Monday, May. 29, 1995
WHY THE SECOND AMENDMENT IS A LOSER IN COURT
By Andrea Sachs
The Second Amendment is like a Rorschach test: observers tend to examine it and discover whatever they already believe about gun control. Gun-rights groups like the N.R.A. are Second Amendment absolutists who believe that the 27-word passage bestows an inviolable right to own and carry guns. Gun-control advocates, on the other hand, tend to view the amendment as a dusty historical relic. For almost everyone else, the wording of the amendment is puzzling: "A well regulated Militia, being necessary to the security of a free State, the right of the people to keep and bear Arms, shall not be infringed." Which part of the amendment is binding: the antiquated language about militias, or the broad language about the right to bear arms?
While that question produces hot debate in the public arena, gun-rights advocates know better than to wield the Second Amendment in court. No federal gun-control law has ever been struck down on Second Amendment grounds. "The Second Amendment's preamble makes it clear," explains Harvard law professor Laurence Tribe, "that it is not designed to create an individual right to bear arms outside of the context of a state-run militia." As a consequence, Congress has been free to limit gun ownership and sales.

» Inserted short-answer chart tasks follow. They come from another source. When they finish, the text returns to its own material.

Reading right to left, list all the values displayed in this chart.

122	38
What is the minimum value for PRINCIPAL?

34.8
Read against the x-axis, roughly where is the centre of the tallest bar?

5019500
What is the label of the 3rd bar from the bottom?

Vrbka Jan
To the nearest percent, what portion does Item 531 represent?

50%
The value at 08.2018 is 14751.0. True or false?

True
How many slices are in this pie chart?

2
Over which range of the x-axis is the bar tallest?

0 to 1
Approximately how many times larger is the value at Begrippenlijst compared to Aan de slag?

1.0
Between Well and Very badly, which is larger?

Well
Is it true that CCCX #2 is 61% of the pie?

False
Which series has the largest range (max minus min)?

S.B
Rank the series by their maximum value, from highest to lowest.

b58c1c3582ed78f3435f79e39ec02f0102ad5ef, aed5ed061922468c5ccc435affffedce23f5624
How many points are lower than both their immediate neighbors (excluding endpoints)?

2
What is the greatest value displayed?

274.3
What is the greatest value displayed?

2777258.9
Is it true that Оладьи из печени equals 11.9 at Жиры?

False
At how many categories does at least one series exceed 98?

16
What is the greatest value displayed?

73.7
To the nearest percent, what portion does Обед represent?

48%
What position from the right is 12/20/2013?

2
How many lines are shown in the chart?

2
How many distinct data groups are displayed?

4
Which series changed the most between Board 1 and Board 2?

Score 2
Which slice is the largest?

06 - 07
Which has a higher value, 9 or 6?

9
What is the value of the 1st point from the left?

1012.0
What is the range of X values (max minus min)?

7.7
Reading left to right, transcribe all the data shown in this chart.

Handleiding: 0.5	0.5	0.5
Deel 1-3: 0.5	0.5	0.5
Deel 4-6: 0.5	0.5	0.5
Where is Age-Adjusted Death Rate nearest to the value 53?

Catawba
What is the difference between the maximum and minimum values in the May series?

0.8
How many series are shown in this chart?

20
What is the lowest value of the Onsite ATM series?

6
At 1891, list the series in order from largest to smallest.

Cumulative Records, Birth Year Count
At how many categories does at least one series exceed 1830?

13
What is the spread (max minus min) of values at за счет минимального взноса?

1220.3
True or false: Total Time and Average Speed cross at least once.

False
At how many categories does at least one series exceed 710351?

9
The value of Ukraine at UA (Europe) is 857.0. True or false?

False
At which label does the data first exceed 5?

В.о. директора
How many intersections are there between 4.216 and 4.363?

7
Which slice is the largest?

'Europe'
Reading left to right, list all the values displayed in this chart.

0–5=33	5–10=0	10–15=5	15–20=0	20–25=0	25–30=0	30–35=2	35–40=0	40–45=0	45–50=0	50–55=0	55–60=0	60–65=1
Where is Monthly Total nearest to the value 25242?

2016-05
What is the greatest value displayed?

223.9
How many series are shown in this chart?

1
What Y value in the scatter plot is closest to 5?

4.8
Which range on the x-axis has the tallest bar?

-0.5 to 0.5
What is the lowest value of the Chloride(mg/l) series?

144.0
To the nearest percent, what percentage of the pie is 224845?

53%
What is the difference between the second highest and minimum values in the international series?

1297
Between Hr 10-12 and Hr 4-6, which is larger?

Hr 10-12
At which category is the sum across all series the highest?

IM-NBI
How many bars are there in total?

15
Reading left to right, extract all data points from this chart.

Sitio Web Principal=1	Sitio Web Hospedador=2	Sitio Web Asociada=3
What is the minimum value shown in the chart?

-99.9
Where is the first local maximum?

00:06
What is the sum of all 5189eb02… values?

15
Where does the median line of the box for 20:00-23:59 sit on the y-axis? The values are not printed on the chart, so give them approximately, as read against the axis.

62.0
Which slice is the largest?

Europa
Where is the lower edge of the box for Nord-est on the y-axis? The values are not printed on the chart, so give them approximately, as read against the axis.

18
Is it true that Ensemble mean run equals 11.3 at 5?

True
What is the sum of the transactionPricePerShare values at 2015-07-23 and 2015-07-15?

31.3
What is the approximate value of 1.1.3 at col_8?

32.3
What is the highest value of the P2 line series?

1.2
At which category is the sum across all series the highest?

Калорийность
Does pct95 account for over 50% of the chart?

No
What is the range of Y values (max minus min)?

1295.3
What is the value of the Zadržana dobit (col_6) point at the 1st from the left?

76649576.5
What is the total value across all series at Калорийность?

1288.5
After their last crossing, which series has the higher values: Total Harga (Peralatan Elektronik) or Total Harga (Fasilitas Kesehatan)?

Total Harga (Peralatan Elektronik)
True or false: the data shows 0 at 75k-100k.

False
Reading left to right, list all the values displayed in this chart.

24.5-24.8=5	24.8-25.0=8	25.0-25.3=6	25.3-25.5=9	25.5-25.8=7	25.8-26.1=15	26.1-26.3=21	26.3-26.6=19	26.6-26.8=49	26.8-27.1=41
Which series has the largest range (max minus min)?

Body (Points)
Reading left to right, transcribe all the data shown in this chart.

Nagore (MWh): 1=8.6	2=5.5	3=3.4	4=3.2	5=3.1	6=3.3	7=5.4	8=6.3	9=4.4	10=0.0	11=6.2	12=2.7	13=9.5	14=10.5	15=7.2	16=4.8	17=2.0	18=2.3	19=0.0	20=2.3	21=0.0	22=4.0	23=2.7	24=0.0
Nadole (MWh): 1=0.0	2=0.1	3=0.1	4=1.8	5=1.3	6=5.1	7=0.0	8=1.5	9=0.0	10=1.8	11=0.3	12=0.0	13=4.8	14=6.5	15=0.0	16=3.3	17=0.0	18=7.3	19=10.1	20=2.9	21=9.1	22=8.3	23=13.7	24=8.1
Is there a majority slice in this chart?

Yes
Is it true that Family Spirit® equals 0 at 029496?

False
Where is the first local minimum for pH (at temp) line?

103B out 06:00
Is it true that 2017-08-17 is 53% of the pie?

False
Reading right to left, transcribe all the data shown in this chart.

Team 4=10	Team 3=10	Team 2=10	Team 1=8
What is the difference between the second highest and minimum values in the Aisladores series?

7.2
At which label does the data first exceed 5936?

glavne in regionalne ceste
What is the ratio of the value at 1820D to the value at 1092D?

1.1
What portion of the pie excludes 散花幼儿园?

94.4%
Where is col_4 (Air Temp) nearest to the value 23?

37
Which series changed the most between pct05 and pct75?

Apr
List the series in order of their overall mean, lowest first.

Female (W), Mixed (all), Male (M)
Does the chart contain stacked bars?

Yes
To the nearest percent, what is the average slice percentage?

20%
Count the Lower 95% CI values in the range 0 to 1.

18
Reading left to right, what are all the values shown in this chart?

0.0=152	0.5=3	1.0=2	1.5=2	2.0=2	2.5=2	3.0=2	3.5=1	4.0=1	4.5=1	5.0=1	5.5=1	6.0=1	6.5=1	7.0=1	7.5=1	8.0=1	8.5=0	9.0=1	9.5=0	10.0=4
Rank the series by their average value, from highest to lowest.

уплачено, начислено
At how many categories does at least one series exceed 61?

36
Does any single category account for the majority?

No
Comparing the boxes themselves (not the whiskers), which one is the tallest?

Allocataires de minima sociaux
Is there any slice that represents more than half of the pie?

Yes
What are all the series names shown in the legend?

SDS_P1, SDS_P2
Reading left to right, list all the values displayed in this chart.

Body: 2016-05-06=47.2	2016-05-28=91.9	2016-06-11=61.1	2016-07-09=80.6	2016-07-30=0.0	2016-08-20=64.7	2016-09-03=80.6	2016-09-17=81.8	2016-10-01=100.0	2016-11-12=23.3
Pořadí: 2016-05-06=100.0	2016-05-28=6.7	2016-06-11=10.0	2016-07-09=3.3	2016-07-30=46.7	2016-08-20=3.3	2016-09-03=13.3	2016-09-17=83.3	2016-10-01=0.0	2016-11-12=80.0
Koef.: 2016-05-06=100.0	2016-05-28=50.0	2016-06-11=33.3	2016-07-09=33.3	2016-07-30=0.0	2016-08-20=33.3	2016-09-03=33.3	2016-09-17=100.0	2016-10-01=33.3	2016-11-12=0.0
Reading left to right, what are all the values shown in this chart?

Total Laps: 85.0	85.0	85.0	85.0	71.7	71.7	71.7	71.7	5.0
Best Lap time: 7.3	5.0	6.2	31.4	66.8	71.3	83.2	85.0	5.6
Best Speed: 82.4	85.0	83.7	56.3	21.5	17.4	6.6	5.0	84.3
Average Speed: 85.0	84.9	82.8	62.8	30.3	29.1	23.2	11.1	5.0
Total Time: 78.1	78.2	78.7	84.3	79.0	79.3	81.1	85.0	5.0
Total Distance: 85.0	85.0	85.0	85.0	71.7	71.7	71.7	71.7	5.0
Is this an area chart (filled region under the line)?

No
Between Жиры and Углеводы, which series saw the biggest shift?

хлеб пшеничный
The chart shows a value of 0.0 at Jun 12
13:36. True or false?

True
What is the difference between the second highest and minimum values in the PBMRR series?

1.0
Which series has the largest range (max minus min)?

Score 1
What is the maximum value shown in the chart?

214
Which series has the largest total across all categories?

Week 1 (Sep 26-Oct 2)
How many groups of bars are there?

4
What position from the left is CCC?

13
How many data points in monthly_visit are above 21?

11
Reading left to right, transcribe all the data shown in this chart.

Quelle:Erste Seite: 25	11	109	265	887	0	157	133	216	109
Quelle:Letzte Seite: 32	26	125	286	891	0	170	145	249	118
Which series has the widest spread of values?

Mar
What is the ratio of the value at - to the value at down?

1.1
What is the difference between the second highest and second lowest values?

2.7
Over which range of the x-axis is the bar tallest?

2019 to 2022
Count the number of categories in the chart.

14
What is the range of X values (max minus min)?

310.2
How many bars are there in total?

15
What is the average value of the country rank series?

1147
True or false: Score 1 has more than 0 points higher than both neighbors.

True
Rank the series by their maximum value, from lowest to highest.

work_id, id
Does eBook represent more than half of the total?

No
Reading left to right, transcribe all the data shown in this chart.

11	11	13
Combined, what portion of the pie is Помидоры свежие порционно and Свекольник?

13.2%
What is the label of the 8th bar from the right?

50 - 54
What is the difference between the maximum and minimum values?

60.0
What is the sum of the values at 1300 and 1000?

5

Most law professors give the amendment the same limited reading. But there is a dissenting minority. In a widely noted article in the Yale Law Journal in 1989, Professor Sanford Levinson of the University of Texas, who describes himself as "a card-carrying A.C.L.U. member who doesn't own a gun," argued that the Second Amendment limits the government's authority to regulate the private possession of arms. Says Levinson: "Liberal academics view the Second Amendment as an embarrassment, like the drunken uncle who shows up at the family reunion. They would never be so cavalier about an amendment they like." The N.R.A. was so delighted by Levinson's unexpected article that the group reprinted thousands of copies, which prompted a wave of fan mail for the professor.